BILL CANNING (S 44-47)
It is some years since I have seen Bill Canning, and, having corresponded with him for much of the year I finally managed to meet up with him at his home in Somerset.
Bill was a Wilson Run winner and despite his advancing years he is very spritely and met me at the door as I walked up the drive. He had cooked a fine lunch and I was offered the chair by the window as we tucked in to homemade shepherds pie, followed by mince pie and cheese.
Bill, for those of you who don’t know, was Captain of HMS Broadsword during the Falklands conflict. I was Head of School during 1982, when the Navy was dispatched to the South Atlantic and I can remember sending a telegram to HMS Antelope, (to which Sedbergh School was aligned), when it found a bomb lodged in its bow. Bill remembers the bomb exploding and said it lit up the night sky, taking HMS Antelope with it.

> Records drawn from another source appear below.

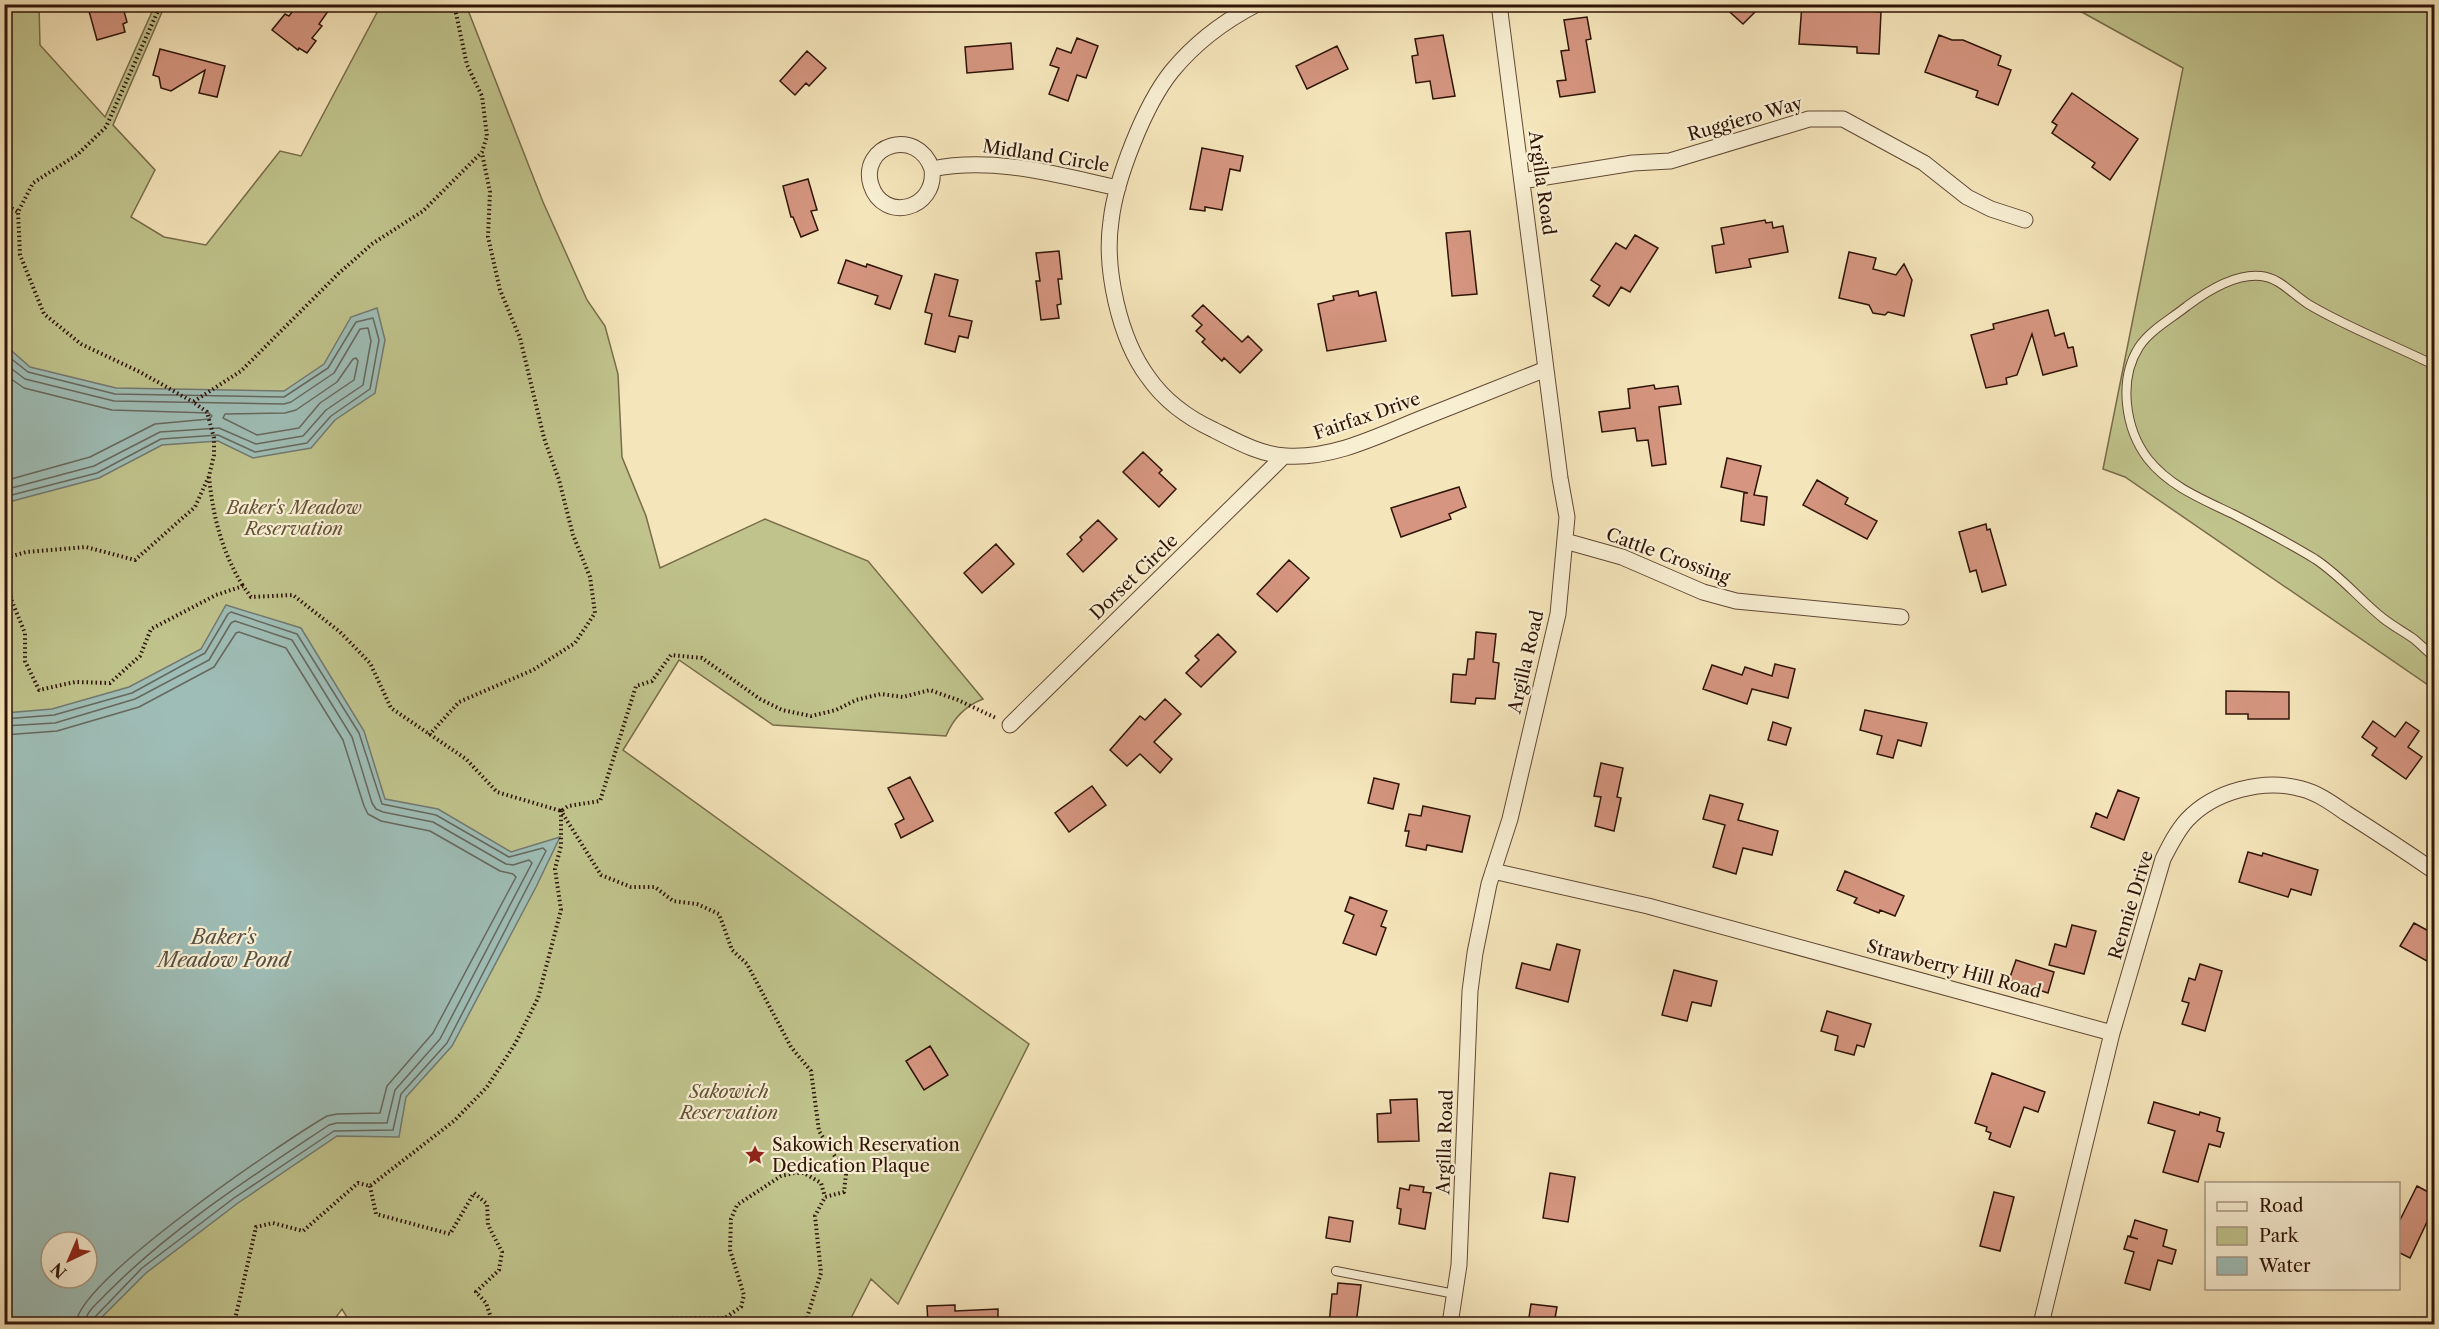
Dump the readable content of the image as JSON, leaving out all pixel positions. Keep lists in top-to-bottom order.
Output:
{
  "streets": {
    "street": [
      "Ruggiero Way",
      "Midland Circle",
      "Argilla Road",
      "Fairfax Drive",
      "Cattle Crossing",
      "Dorset Circle",
      "Rennie Drive",
      "Strawberry Hill Road"
    ]
  },
  "crossings": [
    ["Ruggiero Way", "Argilla Road"],
    ["Midland Circle", "Fairfax Drive"],
    ["Argilla Road", "Fairfax Drive"],
    ["Argilla Road", "Cattle Crossing"],
    ["Argilla Road", "Strawberry Hill Road"],
    ["Fairfax Drive", "Dorset Circle"],
    ["Rennie Drive", "Strawberry Hill Road"]
  ],
  "water": ["Baker's Meadow Pond"],
  "parks": ["Baker's Meadow Reservation", "Sakowich Reservation"],
  "places": {
    "place": ["Sakowich Reservation Dedication Plaque"]
  },
  "legend": ["Road", "Park", "Water"],
  "north": "bottom left"
}
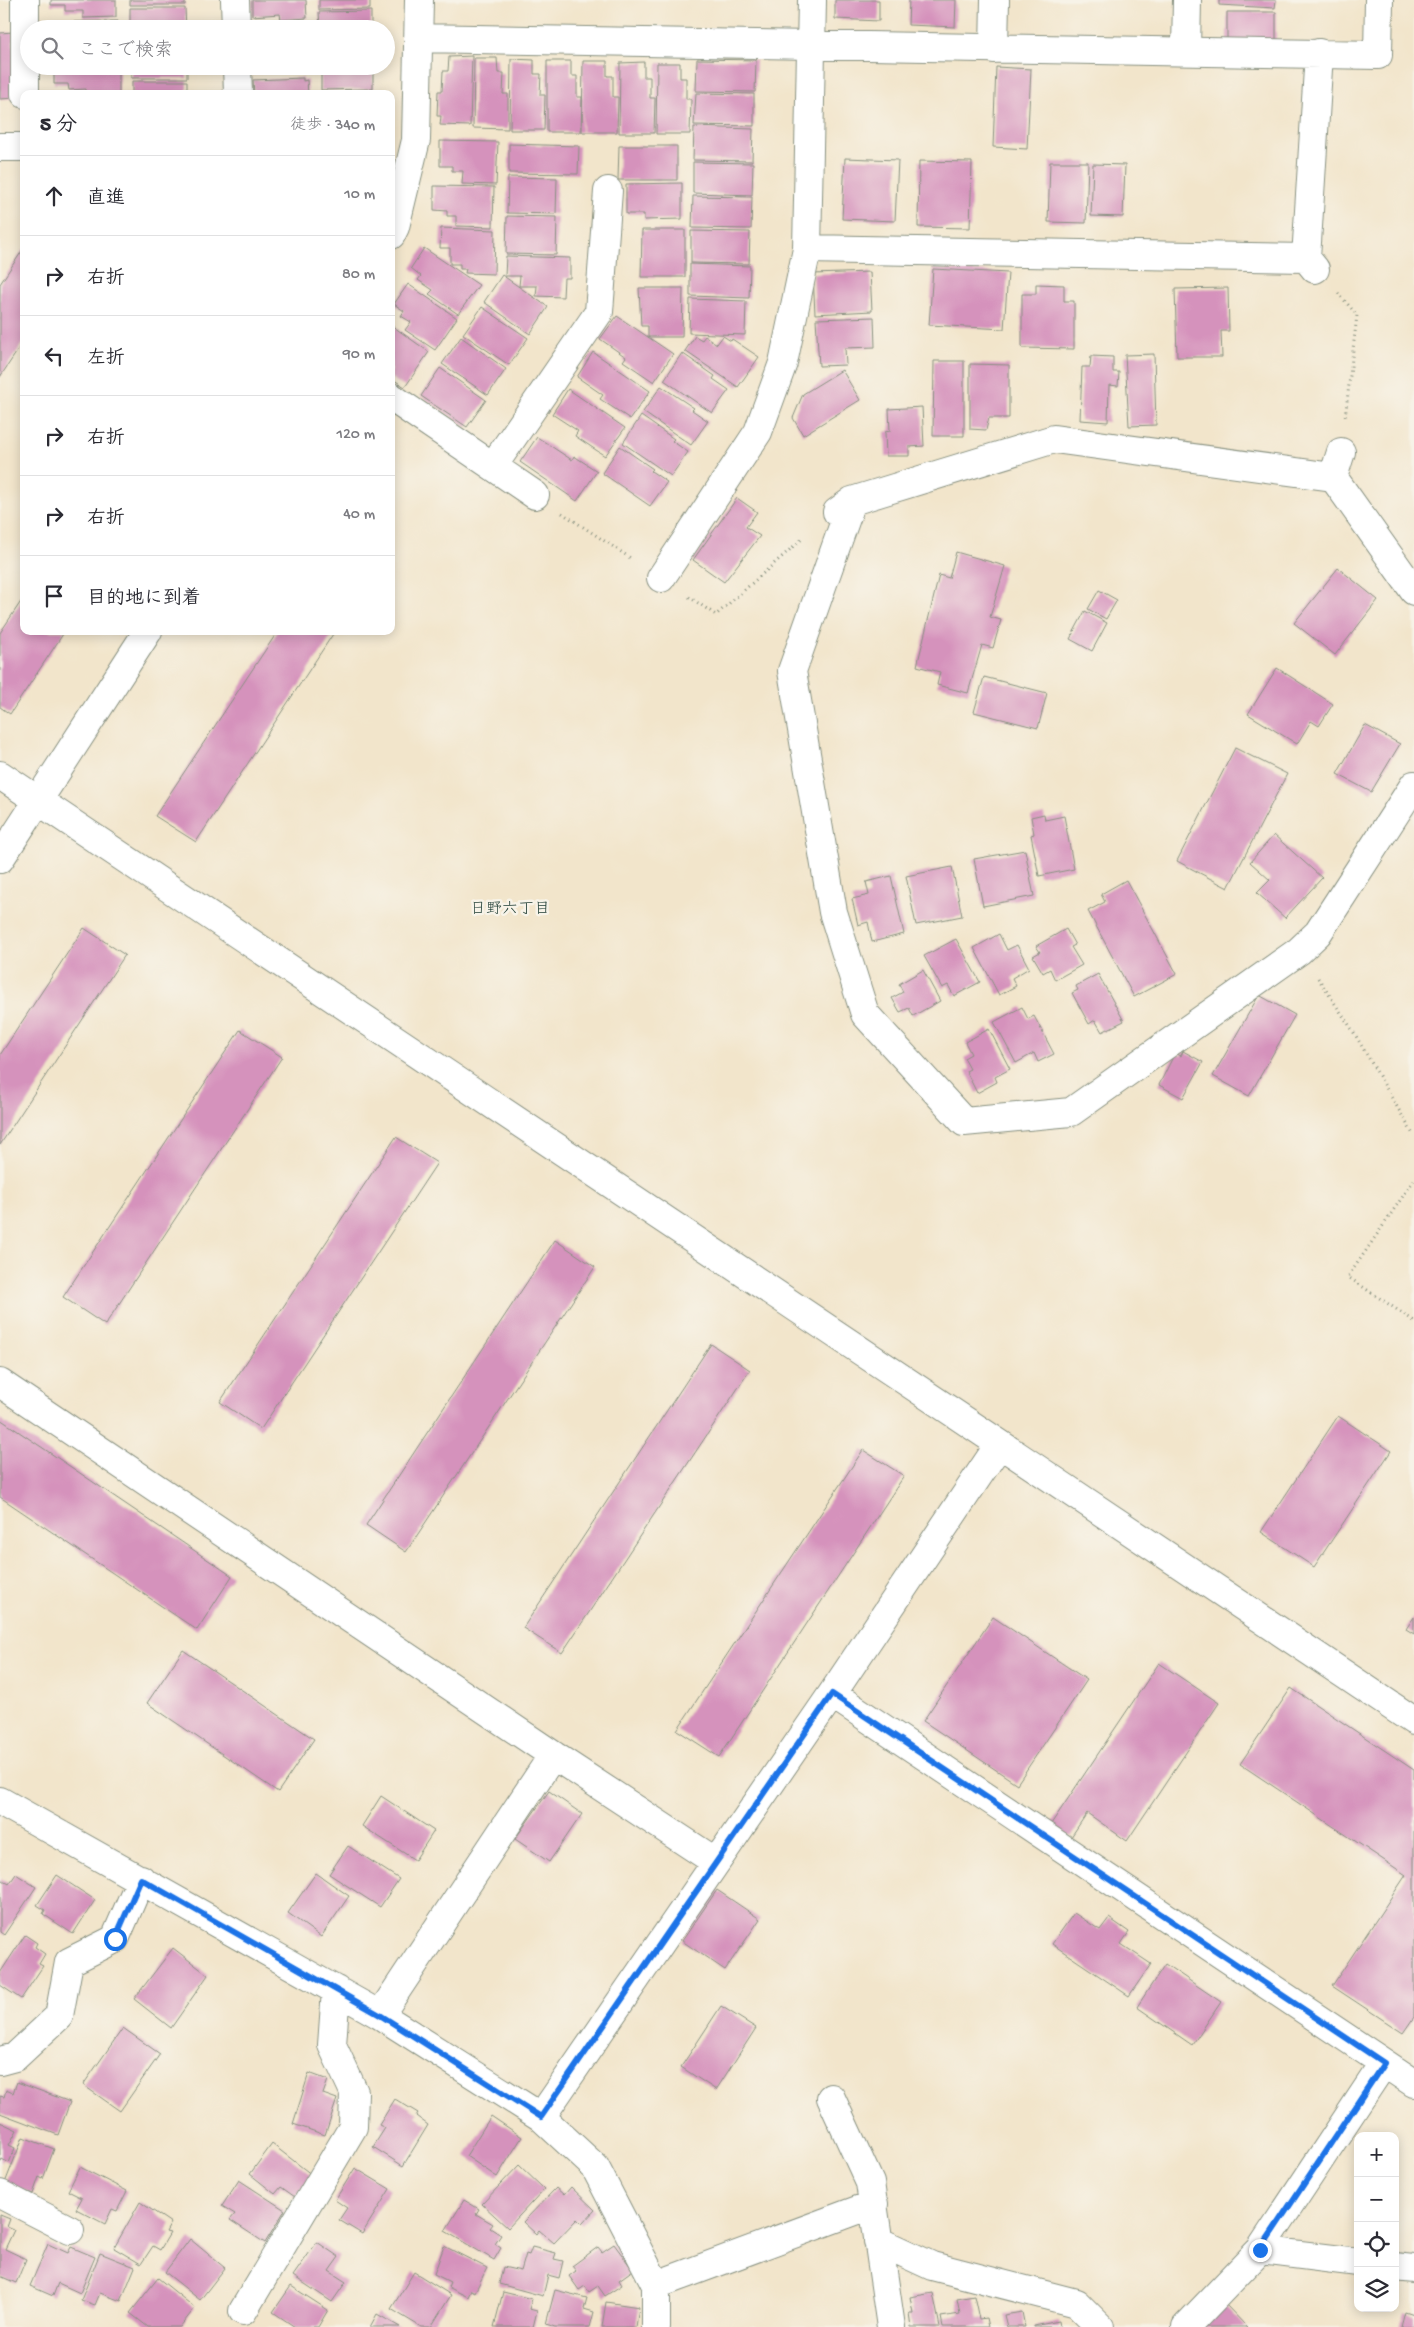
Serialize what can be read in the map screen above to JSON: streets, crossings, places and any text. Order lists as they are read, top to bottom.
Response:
{
  "districts": ["日野六丁目"],
  "page": {
    "search": "ここで検索",
    "heading": ["5 分", "徒歩 · 340 m"],
    "list": [
      ["直進", "10 m"],
      ["右折", "80 m"],
      ["左折", "90 m"],
      ["右折", "120 m"],
      ["右折", "40 m"],
      "目的地に到着"
    ],
    "map_buttons": ["+", "−"]
  }
}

Bill recounted his personal experience during the sinking of HMS Coventry. It was hit by three bombs and within twenty minutes had capsized, throwing over 200 men into the South Atlantic Sea. Bill describes the encounter as his ‘Cruel Sea’ moment (a reference to the film of the same name starring Jack Hawkins) where he had to decide whether to rescue the men or keep fighting. He continued the fight, made the area safe and then effected a rescue. ‘It was the right thing to do but a difficult decision at the time’ he said.
Bill is clearly a brave individual. He is very understated, he doesn’t glorify war, he simply had a job to do and did it to the best of his ability in challenging circumstances. It was a great honour to meet him, to ask him how one prepares for the enormity of such events, and how you lead under such duress.
If you want to know the answers to such questions Bill hopes to visit Sedbergh in the Summer when we will interview him on camera. We very much look forward to welcoming him. In fact it would be a great honour.